TUGAS YANG DIBERIKAN 1: Dalam cerita tentang menu buka puasa Agus dan Kalis, hidangan apa yang disiapkan Kalis untuk berbuka?
TUGAS YANG DIBERIKAN 2: Teruskan cerita tentang menu buka puasa Agus dan Kalis mulai setelah kalimat terakhirnya.

KUTIPAN TEKS:
::::::::
MOJOK – Apa iya sunah Rasul membuat kita jadi repot, pelik, dan jadi rumit hidupnya? Lantas apa guna kita dikasih akal sama Gusti Allah untuk mikir makna simbolik di balik bunyi teks yang jelas terbatas?
Di sebuah rumah kontrakan pasutri baru:
“Mah, buka apa kita hari ini?” tanya Agus pada istrinya, Kalis, yang lagi geal-geol sibuk di dapur.
“Spesial buka puasa hari ini, aku sudah siapkan sajian sesuai sunah Rasul.”
“Apa itu?”
“Kolak cuka….”
Agus ndomblong. Jinguk, batinnya, kolak cuka, jinguk, tapi ndak berani membantah di depan Kalis.
“Cuka ternyata menu kesukaan Rasul lho, Mas. Aku menemukannya di kitab Riyadhus Shalihin Bab 101 tentang Larangan Mencela Makanan dan Sunah Memujinya….”
::::::::
DATA YANG DISEDIAKAN:
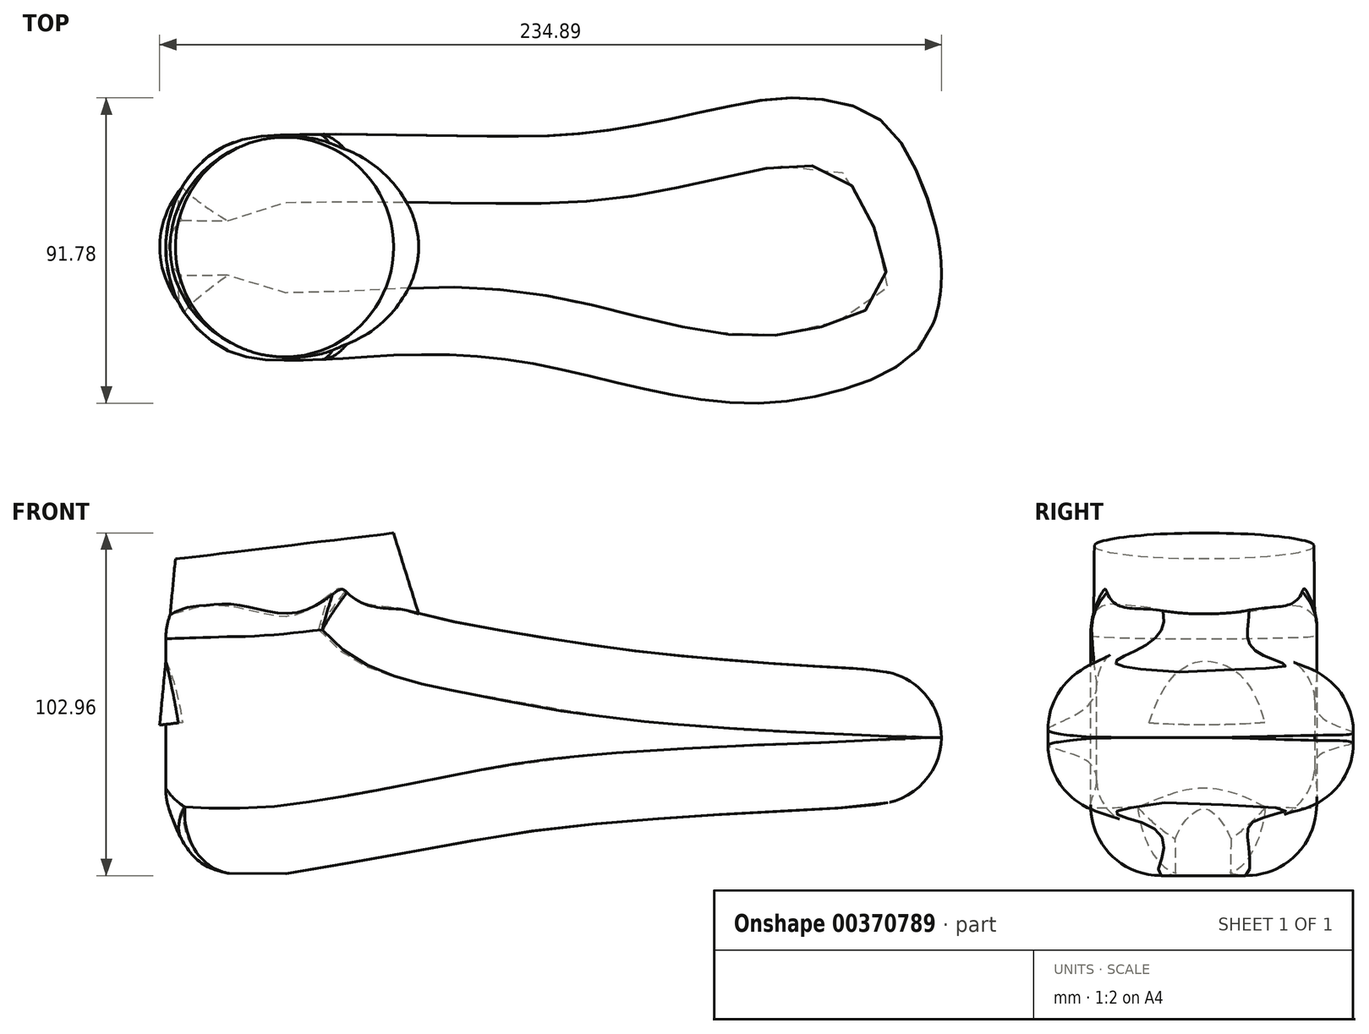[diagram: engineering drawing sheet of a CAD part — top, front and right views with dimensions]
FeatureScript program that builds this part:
::::::::
JAWABAN TUGAS 1: Kalis menyiapkan kolak cuka.

JAWABAN TUGAS 2:
Tanpa kuasa disahuti lagi, Kalis mengumandangkan hadis riwayat Muslim itu:
Dari Jabir Ra., Rasulullah Saw. menanyakan lauk pauk kepada keluarganya dan mereka menjawab: “Tak ada lauk pauk kecuali cuka.” Maka Nabi Saw meminta cuka itu untuk dimakan bersama roti yang disajikan sambil berkata: “Sebaik-baiknya lauk pauk adalah cuka, sebaik-baiknya lauk pauk adalah cuka.”
Di sebuah jamuan bukber yang dihadiri banyak pengusaha:
Gema azan memecah langit sore. Buka puasa pun berpilin. Sendok garpu beradu dengan piring di mana-mana. Di satu pojokan, dua orang pemuda tanggung yang dari jidatnya kelihatan baru tiga Jumat belajar agama Islam, menyantap sajian soto dengan wajah ngotot.
Apa pasal? Pakai tiga jari! Ogah make sendok, itu bid’ah, kata salah satunya kepada temannya sembari meliriki orang-orang yang menyantap soto pakai sendok dengan mata memancarkan jilatan api neraka.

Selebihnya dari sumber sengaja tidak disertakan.